Exercise brief
Using the material below, print the line that contains "Elderly persons housing has", the line that contains "E. Inselsbacher et", and every line in between, exactly and nothing else.

Input data
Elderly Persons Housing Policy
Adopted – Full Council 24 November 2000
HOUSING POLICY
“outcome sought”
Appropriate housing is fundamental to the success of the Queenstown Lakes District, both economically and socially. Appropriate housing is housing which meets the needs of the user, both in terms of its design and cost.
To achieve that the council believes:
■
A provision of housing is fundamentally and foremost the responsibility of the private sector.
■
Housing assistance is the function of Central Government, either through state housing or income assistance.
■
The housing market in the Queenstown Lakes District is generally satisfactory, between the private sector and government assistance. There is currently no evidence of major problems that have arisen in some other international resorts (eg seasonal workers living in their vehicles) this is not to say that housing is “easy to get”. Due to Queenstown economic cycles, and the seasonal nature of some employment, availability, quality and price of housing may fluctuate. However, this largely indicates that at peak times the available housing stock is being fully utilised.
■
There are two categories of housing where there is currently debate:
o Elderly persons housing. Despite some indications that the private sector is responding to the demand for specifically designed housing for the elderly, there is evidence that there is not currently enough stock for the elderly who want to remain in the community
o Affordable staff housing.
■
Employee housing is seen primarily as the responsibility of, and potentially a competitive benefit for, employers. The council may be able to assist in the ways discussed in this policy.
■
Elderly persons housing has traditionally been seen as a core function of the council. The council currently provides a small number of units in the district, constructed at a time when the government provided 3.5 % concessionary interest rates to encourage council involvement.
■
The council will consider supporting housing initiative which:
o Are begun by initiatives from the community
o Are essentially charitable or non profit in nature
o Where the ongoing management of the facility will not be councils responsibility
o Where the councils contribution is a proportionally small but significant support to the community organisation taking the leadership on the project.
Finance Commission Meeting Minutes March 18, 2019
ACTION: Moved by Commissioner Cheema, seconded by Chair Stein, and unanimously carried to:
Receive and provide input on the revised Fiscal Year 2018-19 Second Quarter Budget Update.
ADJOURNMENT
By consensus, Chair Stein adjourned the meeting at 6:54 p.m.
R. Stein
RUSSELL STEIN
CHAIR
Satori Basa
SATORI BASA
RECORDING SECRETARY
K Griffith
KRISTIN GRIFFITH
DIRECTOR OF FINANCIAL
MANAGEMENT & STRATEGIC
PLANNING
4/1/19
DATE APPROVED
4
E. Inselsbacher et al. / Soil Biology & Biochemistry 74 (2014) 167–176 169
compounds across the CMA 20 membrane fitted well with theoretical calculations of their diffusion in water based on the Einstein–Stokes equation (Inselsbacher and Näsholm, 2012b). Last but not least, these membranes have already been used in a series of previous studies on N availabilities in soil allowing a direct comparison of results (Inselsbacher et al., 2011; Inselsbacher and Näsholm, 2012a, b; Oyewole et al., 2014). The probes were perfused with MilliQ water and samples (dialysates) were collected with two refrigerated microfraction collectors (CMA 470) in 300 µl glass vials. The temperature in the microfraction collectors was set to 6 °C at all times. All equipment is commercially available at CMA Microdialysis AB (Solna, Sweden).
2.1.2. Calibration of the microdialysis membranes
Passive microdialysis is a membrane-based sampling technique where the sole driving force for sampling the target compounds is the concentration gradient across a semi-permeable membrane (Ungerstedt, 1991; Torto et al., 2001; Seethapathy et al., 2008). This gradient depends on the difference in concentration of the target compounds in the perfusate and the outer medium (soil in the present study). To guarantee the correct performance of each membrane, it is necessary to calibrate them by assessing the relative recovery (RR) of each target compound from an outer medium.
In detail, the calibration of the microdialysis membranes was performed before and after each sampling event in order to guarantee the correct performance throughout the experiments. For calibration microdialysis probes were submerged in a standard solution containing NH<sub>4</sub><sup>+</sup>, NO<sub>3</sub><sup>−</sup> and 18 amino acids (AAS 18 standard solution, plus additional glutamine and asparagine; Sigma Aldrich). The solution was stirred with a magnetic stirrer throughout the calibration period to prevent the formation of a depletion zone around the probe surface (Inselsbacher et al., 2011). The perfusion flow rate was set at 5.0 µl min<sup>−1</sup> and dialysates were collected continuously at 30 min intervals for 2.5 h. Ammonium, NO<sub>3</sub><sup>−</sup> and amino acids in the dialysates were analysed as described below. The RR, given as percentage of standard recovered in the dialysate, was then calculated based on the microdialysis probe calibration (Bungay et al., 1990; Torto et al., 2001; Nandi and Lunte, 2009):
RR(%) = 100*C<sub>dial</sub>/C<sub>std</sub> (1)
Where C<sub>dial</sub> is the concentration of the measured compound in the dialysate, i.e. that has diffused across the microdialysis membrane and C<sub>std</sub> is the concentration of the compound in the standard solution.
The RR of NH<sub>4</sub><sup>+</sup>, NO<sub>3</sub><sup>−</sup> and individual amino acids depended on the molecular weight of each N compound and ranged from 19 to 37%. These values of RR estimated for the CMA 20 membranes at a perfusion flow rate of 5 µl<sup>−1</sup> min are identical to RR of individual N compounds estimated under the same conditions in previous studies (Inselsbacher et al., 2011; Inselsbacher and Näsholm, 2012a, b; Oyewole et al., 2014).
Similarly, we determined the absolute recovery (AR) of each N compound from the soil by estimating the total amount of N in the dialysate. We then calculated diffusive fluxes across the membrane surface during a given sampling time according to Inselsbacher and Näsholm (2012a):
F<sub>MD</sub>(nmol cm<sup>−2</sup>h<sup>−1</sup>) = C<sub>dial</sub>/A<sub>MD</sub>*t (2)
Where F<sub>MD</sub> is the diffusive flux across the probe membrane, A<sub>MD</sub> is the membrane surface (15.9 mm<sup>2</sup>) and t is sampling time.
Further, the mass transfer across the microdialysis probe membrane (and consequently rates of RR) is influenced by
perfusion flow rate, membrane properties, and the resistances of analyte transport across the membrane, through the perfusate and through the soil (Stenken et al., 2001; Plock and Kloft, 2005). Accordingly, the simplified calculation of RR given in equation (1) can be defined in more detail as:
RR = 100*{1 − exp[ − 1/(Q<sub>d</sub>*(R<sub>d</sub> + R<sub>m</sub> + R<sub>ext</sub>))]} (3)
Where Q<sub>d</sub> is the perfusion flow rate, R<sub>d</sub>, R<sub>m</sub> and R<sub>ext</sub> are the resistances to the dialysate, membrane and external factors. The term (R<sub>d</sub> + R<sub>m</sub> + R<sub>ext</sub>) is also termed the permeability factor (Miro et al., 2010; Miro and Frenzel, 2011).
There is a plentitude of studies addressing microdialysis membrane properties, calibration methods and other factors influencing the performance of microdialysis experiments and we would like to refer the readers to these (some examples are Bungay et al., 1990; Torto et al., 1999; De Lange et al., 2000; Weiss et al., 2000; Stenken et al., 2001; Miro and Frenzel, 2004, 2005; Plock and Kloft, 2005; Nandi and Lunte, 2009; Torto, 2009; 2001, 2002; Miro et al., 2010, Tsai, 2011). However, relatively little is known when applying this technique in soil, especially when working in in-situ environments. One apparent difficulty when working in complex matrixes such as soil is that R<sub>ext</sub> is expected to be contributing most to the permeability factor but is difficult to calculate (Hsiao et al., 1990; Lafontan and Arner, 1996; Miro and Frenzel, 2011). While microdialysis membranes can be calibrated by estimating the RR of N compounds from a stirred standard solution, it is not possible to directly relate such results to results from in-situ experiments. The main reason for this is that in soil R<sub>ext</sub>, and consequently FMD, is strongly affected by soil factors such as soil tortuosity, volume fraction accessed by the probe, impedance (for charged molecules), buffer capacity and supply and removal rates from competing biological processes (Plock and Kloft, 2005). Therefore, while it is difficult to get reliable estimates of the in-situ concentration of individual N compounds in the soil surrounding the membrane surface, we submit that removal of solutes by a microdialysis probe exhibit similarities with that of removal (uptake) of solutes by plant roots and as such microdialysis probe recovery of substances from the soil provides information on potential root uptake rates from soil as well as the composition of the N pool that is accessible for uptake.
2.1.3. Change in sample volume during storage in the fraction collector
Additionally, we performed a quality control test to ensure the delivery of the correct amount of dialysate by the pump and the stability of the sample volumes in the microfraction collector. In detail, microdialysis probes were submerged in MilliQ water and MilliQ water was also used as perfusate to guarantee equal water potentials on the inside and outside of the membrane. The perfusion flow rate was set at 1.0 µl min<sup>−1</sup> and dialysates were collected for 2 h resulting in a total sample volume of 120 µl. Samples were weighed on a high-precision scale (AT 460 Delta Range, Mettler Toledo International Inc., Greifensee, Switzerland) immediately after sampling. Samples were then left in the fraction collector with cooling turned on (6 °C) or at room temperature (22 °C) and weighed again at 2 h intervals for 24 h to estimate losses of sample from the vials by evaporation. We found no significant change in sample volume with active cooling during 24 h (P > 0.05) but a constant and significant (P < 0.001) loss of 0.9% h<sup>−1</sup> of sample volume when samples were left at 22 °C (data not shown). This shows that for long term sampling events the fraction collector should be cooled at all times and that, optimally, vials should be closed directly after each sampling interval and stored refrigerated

Result below
Elderly persons housing has traditionally been seen as a core function of the council. The council currently provides a small number of units in the district, constructed at a time when the government provided 3.5 % concessionary interest rates to encourage council involvement.
■
The council will consider supporting housing initiative which:
o Are begun by initiatives from the community
o Are essentially charitable or non profit in nature
o Where the ongoing management of the facility will not be councils responsibility
o Where the councils contribution is a proportionally small but significant support to the community organisation taking the leadership on the project.
Finance Commission Meeting Minutes March 18, 2019
ACTION: Moved by Commissioner Cheema, seconded by Chair Stein, and unanimously carried to:
Receive and provide input on the revised Fiscal Year 2018-19 Second Quarter Budget Update.
ADJOURNMENT
By consensus, Chair Stein adjourned the meeting at 6:54 p.m.
R. Stein
RUSSELL STEIN
CHAIR
Satori Basa
SATORI BASA
RECORDING SECRETARY
K Griffith
KRISTIN GRIFFITH
DIRECTOR OF FINANCIAL
MANAGEMENT & STRATEGIC
PLANNING
4/1/19
DATE APPROVED
4
E. Inselsbacher et al. / Soil Biology & Biochemistry 74 (2014) 167–176 169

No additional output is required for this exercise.